## Extracted information:
[start]
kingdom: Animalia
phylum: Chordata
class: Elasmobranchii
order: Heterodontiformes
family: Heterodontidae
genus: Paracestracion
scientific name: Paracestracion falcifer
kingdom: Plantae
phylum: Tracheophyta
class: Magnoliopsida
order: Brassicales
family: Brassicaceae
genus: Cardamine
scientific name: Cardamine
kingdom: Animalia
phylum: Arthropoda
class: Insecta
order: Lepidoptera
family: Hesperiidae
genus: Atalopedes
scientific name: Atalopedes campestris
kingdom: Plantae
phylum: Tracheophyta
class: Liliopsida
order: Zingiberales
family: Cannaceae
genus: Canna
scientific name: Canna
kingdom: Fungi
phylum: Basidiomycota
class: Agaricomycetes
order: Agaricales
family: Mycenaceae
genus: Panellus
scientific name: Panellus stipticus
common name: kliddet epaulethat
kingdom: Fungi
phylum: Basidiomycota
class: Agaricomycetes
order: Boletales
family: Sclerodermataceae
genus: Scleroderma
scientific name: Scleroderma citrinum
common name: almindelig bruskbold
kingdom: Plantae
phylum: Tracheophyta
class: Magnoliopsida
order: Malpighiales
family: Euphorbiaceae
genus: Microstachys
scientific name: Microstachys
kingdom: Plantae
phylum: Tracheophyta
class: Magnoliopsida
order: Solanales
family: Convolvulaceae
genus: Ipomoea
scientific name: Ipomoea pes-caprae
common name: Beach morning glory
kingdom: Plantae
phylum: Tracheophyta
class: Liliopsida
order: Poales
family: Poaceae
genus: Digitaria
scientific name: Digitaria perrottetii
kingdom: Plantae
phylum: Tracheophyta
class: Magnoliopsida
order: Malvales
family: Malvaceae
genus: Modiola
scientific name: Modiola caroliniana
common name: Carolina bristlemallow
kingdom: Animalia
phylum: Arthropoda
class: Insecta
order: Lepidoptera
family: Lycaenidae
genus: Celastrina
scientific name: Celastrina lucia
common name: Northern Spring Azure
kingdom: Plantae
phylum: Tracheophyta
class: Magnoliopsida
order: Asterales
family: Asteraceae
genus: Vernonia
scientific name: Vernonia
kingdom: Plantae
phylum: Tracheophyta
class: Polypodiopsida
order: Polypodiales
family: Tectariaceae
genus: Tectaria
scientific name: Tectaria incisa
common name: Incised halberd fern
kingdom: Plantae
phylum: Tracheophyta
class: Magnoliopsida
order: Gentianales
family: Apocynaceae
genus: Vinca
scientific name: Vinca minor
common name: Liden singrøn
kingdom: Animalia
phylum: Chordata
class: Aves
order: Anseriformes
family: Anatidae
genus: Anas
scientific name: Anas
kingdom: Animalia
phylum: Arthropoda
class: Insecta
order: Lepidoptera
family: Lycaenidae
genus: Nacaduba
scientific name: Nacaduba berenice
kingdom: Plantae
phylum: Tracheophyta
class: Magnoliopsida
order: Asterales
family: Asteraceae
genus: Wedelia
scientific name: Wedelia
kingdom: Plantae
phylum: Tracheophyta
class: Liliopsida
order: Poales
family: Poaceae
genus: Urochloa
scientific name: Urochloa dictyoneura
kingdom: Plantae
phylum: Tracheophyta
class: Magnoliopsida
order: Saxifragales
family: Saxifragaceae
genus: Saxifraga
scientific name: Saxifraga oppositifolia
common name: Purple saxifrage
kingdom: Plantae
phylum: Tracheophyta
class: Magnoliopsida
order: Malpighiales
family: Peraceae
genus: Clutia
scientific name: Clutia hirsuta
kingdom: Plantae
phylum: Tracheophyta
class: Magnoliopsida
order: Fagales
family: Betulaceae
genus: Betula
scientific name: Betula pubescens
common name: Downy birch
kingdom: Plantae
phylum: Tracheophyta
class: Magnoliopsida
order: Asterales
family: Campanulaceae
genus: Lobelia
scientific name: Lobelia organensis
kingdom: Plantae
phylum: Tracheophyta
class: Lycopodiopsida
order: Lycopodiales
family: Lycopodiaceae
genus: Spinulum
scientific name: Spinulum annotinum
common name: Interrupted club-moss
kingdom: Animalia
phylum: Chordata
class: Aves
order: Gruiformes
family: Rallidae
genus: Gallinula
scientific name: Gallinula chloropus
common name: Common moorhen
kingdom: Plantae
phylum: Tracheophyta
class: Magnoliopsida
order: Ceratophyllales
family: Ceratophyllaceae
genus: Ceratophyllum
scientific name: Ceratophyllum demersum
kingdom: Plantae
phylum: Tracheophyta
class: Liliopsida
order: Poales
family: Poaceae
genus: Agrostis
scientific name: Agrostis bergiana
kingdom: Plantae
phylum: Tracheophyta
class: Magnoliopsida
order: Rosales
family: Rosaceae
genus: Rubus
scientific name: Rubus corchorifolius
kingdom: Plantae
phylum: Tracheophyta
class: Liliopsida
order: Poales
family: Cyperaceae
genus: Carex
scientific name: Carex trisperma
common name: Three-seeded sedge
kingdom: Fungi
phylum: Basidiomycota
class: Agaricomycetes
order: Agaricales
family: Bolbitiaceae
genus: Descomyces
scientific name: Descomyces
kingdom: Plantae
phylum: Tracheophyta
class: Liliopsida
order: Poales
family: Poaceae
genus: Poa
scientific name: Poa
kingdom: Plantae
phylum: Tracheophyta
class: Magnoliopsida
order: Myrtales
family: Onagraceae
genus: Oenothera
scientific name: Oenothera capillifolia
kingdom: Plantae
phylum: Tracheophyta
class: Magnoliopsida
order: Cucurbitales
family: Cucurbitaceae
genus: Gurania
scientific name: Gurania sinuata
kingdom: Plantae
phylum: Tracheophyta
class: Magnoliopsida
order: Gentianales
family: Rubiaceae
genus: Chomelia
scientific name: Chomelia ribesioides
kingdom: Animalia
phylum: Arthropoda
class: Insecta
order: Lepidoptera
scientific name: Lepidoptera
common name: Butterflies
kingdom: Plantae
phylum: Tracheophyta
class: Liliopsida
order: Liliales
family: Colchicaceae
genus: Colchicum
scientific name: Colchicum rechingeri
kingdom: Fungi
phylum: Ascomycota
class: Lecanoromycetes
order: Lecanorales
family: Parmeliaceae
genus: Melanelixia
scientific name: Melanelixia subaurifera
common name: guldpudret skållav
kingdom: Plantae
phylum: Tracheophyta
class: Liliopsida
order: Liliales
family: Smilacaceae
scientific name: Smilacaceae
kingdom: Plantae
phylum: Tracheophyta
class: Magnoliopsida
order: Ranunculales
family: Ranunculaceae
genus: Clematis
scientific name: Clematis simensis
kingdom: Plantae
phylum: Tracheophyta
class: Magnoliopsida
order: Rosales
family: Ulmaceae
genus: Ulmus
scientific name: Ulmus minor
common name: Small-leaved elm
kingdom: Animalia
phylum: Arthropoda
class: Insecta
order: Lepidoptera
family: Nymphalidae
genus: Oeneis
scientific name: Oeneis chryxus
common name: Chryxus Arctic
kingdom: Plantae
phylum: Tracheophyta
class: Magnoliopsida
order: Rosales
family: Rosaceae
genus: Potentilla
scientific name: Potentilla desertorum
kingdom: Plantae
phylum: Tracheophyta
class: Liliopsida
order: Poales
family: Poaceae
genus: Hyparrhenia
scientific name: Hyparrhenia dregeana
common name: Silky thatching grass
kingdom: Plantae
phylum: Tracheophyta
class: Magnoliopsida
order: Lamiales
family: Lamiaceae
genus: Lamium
[end]
## Instruction:
Render every line of the listing above as a numbered list, omitting any blank lines.

## Answer to this problem:
1. kingdom: Animalia
2. phylum: Chordata
3. class: Elasmobranchii
4. order: Heterodontiformes
5. family: Heterodontidae
6. genus: Paracestracion
7. scientific name: Paracestracion falcifer
8. kingdom: Plantae
9. phylum: Tracheophyta
10. class: Magnoliopsida
11. order: Brassicales
12. family: Brassicaceae
13. genus: Cardamine
14. scientific name: Cardamine
15. kingdom: Animalia
16. phylum: Arthropoda
17. class: Insecta
18. order: Lepidoptera
19. family: Hesperiidae
20. genus: Atalopedes
21. scientific name: Atalopedes campestris
22. kingdom: Plantae
23. phylum: Tracheophyta
24. class: Liliopsida
25. order: Zingiberales
26. family: Cannaceae
27. genus: Canna
28. scientific name: Canna
29. kingdom: Fungi
30. phylum: Basidiomycota
31. class: Agaricomycetes
32. order: Agaricales
33. family: Mycenaceae
34. genus: Panellus
35. scientific name: Panellus stipticus
36. common name: kliddet epaulethat
37. kingdom: Fungi
38. phylum: Basidiomycota
39. class: Agaricomycetes
40. order: Boletales
41. family: Sclerodermataceae
42. genus: Scleroderma
43. scientific name: Scleroderma citrinum
44. common name: almindelig bruskbold
45. kingdom: Plantae
46. phylum: Tracheophyta
47. class: Magnoliopsida
48. order: Malpighiales
49. family: Euphorbiaceae
50. genus: Microstachys
51. scientific name: Microstachys
52. kingdom: Plantae
53. phylum: Tracheophyta
54. class: Magnoliopsida
55. order: Solanales
56. family: Convolvulaceae
57. genus: Ipomoea
58. scientific name: Ipomoea pes-caprae
59. common name: Beach morning glory
60. kingdom: Plantae
61. phylum: Tracheophyta
62. class: Liliopsida
63. order: Poales
64. family: Poaceae
65. genus: Digitaria
66. scientific name: Digitaria perrottetii
67. kingdom: Plantae
68. phylum: Tracheophyta
69. class: Magnoliopsida
70. order: Malvales
71. family: Malvaceae
72. genus: Modiola
73. scientific name: Modiola caroliniana
74. common name: Carolina bristlemallow
75. kingdom: Animalia
76. phylum: Arthropoda
77. class: Insecta
78. order: Lepidoptera
79. family: Lycaenidae
80. genus: Celastrina
81. scientific name: Celastrina lucia
82. common name: Northern Spring Azure
83. kingdom: Plantae
84. phylum: Tracheophyta
85. class: Magnoliopsida
86. order: Asterales
87. family: Asteraceae
88. genus: Vernonia
89. scientific name: Vernonia
90. kingdom: Plantae
91. phylum: Tracheophyta
92. class: Polypodiopsida
93. order: Polypodiales
94. family: Tectariaceae
95. genus: Tectaria
96. scientific name: Tectaria incisa
97. common name: Incised halberd fern
98. kingdom: Plantae
99. phylum: Tracheophyta
100. class: Magnoliopsida
101. order: Gentianales
102. family: Apocynaceae
103. genus: Vinca
104. scientific name: Vinca minor
105. common name: Liden singrøn
106. kingdom: Animalia
107. phylum: Chordata
108. class: Aves
109. order: Anseriformes
110. family: Anatidae
111. genus: Anas
112. scientific name: Anas
113. kingdom: Animalia
114. phylum: Arthropoda
115. class: Insecta
116. order: Lepidoptera
117. family: Lycaenidae
118. genus: Nacaduba
119. scientific name: Nacaduba berenice
120. kingdom: Plantae
121. phylum: Tracheophyta
122. class: Magnoliopsida
123. order: Asterales
124. family: Asteraceae
125. genus: Wedelia
126. scientific name: Wedelia
127. kingdom: Plantae
128. phylum: Tracheophyta
129. class: Liliopsida
130. order: Poales
131. family: Poaceae
132. genus: Urochloa
133. scientific name: Urochloa dictyoneura
134. kingdom: Plantae
135. phylum: Tracheophyta
136. class: Magnoliopsida
137. order: Saxifragales
138. family: Saxifragaceae
139. genus: Saxifraga
140. scientific name: Saxifraga oppositifolia
141. common name: Purple saxifrage
142. kingdom: Plantae
143. phylum: Tracheophyta
144. class: Magnoliopsida
145. order: Malpighiales
146. family: Peraceae
147. genus: Clutia
148. scientific name: Clutia hirsuta
149. kingdom: Plantae
150. phylum: Tracheophyta
151. class: Magnoliopsida
152. order: Fagales
153. family: Betulaceae
154. genus: Betula
155. scientific name: Betula pubescens
156. common name: Downy birch
157. kingdom: Plantae
158. phylum: Tracheophyta
159. class: Magnoliopsida
160. order: Asterales
161. family: Campanulaceae
162. genus: Lobelia
163. scientific name: Lobelia organensis
164. kingdom: Plantae
165. phylum: Tracheophyta
166. class: Lycopodiopsida
167. order: Lycopodiales
168. family: Lycopodiaceae
169. genus: Spinulum
170. scientific name: Spinulum annotinum
171. common name: Interrupted club-moss
172. kingdom: Animalia
173. phylum: Chordata
174. class: Aves
175. order: Gruiformes
176. family: Rallidae
177. genus: Gallinula
178. scientific name: Gallinula chloropus
179. common name: Common moorhen
180. kingdom: Plantae
181. phylum: Tracheophyta
182. class: Magnoliopsida
183. order: Ceratophyllales
184. family: Ceratophyllaceae
185. genus: Ceratophyllum
186. scientific name: Ceratophyllum demersum
187. kingdom: Plantae
188. phylum: Tracheophyta
189. class: Liliopsida
190. order: Poales
191. family: Poaceae
192. genus: Agrostis
193. scientific name: Agrostis bergiana
194. kingdom: Plantae
195. phylum: Tracheophyta
196. class: Magnoliopsida
197. order: Rosales
198. family: Rosaceae
199. genus: Rubus
200. scientific name: Rubus corchorifolius
201. kingdom: Plantae
202. phylum: Tracheophyta
203. class: Liliopsida
204. order: Poales
205. family: Cyperaceae
206. genus: Carex
207. scientific name: Carex trisperma
208. common name: Three-seeded sedge
209. kingdom: Fungi
210. phylum: Basidiomycota
211. class: Agaricomycetes
212. order: Agaricales
213. family: Bolbitiaceae
214. genus: Descomyces
215. scientific name: Descomyces
216. kingdom: Plantae
217. phylum: Tracheophyta
218. class: Liliopsida
219. order: Poales
220. family: Poaceae
221. genus: Poa
222. scientific name: Poa
223. kingdom: Plantae
224. phylum: Tracheophyta
225. class: Magnoliopsida
226. order: Myrtales
227. family: Onagraceae
228. genus: Oenothera
229. scientific name: Oenothera capillifolia
230. kingdom: Plantae
231. phylum: Tracheophyta
232. class: Magnoliopsida
233. order: Cucurbitales
234. family: Cucurbitaceae
235. genus: Gurania
236. scientific name: Gurania sinuata
237. kingdom: Plantae
238. phylum: Tracheophyta
239. class: Magnoliopsida
240. order: Gentianales
241. family: Rubiaceae
242. genus: Chomelia
243. scientific name: Chomelia ribesioides
244. kingdom: Animalia
245. phylum: Arthropoda
246. class: Insecta
247. order: Lepidoptera
248. scientific name: Lepidoptera
249. common name: Butterflies
250. kingdom: Plantae
251. phylum: Tracheophyta
252. class: Liliopsida
253. order: Liliales
254. family: Colchicaceae
255. genus: Colchicum
256. scientific name: Colchicum rechingeri
257. kingdom: Fungi
258. phylum: Ascomycota
259. class: Lecanoromycetes
260. order: Lecanorales
261. family: Parmeliaceae
262. genus: Melanelixia
263. scientific name: Melanelixia subaurifera
264. common name: guldpudret skållav
265. kingdom: Plantae
266. phylum: Tracheophyta
267. class: Liliopsida
268. order: Liliales
269. family: Smilacaceae
270. scientific name: Smilacaceae
271. kingdom: Plantae
272. phylum: Tracheophyta
273. class: Magnoliopsida
274. order: Ranunculales
275. family: Ranunculaceae
276. genus: Clematis
277. scientific name: Clematis simensis
278. kingdom: Plantae
279. phylum: Tracheophyta
280. class: Magnoliopsida
281. order: Rosales
282. family: Ulmaceae
283. genus: Ulmus
284. scientific name: Ulmus minor
285. common name: Small-leaved elm
286. kingdom: Animalia
287. phylum: Arthropoda
288. class: Insecta
289. order: Lepidoptera
290. family: Nymphalidae
291. genus: Oeneis
292. scientific name: Oeneis chryxus
293. common name: Chryxus Arctic
294. kingdom: Plantae
295. phylum: Tracheophyta
296. class: Magnoliopsida
297. order: Rosales
298. family: Rosaceae
299. genus: Potentilla
300. scientific name: Potentilla desertorum
301. kingdom: Plantae
302. phylum: Tracheophyta
303. class: Liliopsida
304. order: Poales
305. family: Poaceae
306. genus: Hyparrhenia
307. scientific name: Hyparrhenia dregeana
308. common name: Silky thatching grass
309. kingdom: Plantae
310. phylum: Tracheophyta
311. class: Magnoliopsida
312. order: Lamiales
313. family: Lamiaceae
314. genus: Lamium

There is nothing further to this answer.